The answer must consist solely of the lines from the line with "sB=1; sC=0;sD=0;" to the end of the data below, transcribed exactly and with no pictures.

------------------------------------------------

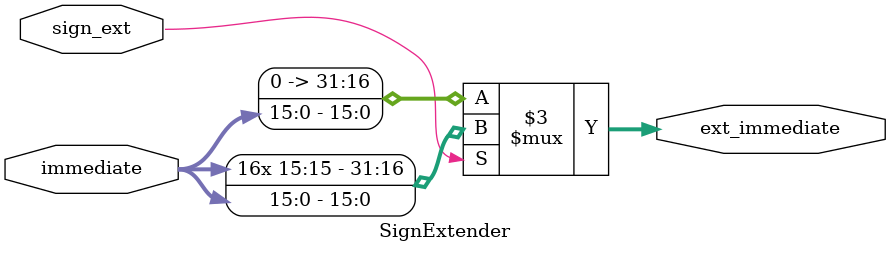
<source format=v>

module SignExtender(immediate, sign_ext, ext_immediate);
input [15:0] immediate;
input sign_ext;
output reg [31:0] ext_immediate;

always @(*)
	begin 
	
	if(sign_ext)
		ext_immediate = {{16{immediate[15]}}, immediate};
	else
		ext_immediate = {16'b0,immediate};
		
	end
endmodule






</source>
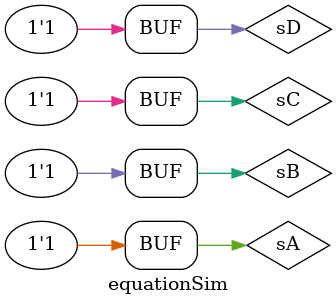
<source format=sv>
`timescale 1ns / 1ps


module equationSim();
logic sA,sB,sC,sD,sX,sY;

equationsModule UUT(
.A(sA), .B(sB), .C(sC), .D(sD), .X(sX), .Y(sY));

initial begin
sA=0; sB=0; sC=0; sD=0;
    #10;
    sD=1;
    #10;
    sC=1; sD=0;
    #10;
    sD=1;
    #10;
    sB=1; sC=0;sD=0;
    #10;
    sD=1;
    #10;
    sC=1; sD=0;
    #10;
    sD=1;
    #10;
    sA=1; sB=0;sC=0;sD=0;
    #10;
    sD=1;
    #10;
    sC=1; sD=0;
    #10;
    sD=1;
    #10;
    sB=1; sC=0; sD=0;
    #10;
    sD=1;
    #10;
    sC=1; sD=0;
    #10;
    sD=1;
    
end

endmodule

</source>
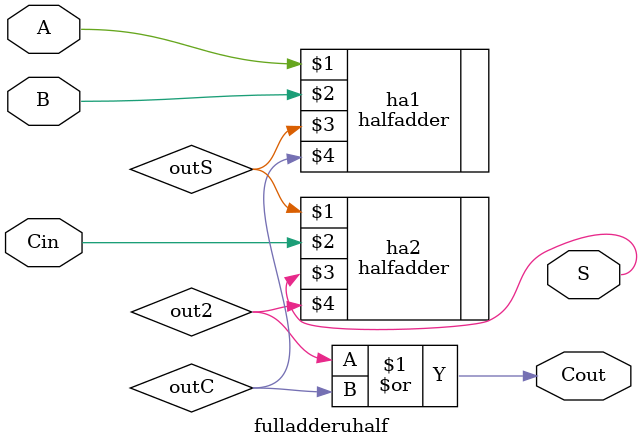
<source format=v>
`include "halfadder.v"

module fulladderuhalf(input A,input B,input Cin,output S,output Cout);

wire outS,outC,out2;
halfadder ha1(A,B,outS,outC);
halfadder ha2(outS,Cin,S,out2);
assign Cout = out2|outC;

endmodule

</source>
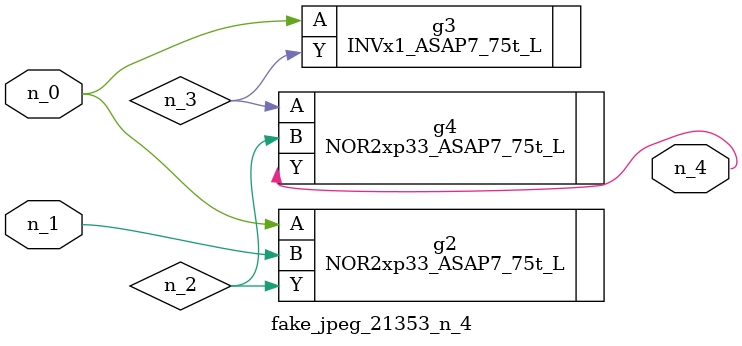
<source format=v>
module fake_jpeg_21353_n_4 (n_0, n_1, n_4);

input n_0;
input n_1;

output n_4;

wire n_3;
wire n_2;

NOR2xp33_ASAP7_75t_L g2 ( 
.A(n_0),
.B(n_1),
.Y(n_2)
);

INVx1_ASAP7_75t_L g3 ( 
.A(n_0),
.Y(n_3)
);

NOR2xp33_ASAP7_75t_L g4 ( 
.A(n_3),
.B(n_2),
.Y(n_4)
);


endmodule
</source>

------------------------------------------------

## SOLUTION FOR THIS TASK
    sB=1; sC=0;sD=0;
    #10;
    sD=1;
    #10;
    sC=1; sD=0;
    #10;
    sD=1;
    #10;
    sA=1; sB=0;sC=0;sD=0;
    #10;
    sD=1;
    #10;
    sC=1; sD=0;
    #10;
    sD=1;
    #10;
    sB=1; sC=0; sD=0;
    #10;
    sD=1;
    #10;
    sC=1; sD=0;
    #10;
    sD=1;
    
end

endmodule

</source>
<source format=v>
`include "halfadder.v"

module fulladderuhalf(input A,input B,input Cin,output S,output Cout);

wire outS,outC,out2;
halfadder ha1(A,B,outS,outC);
halfadder ha2(outS,Cin,S,out2);
assign Cout = out2|outC;

endmodule

</source>
<source format=v>
module fake_jpeg_21353_n_4 (n_0, n_1, n_4);

input n_0;
input n_1;

output n_4;

wire n_3;
wire n_2;

NOR2xp33_ASAP7_75t_L g2 ( 
.A(n_0),
.B(n_1),
.Y(n_2)
);

INVx1_ASAP7_75t_L g3 ( 
.A(n_0),
.Y(n_3)
);

NOR2xp33_ASAP7_75t_L g4 ( 
.A(n_3),
.B(n_2),
.Y(n_4)
);


endmodule
</source>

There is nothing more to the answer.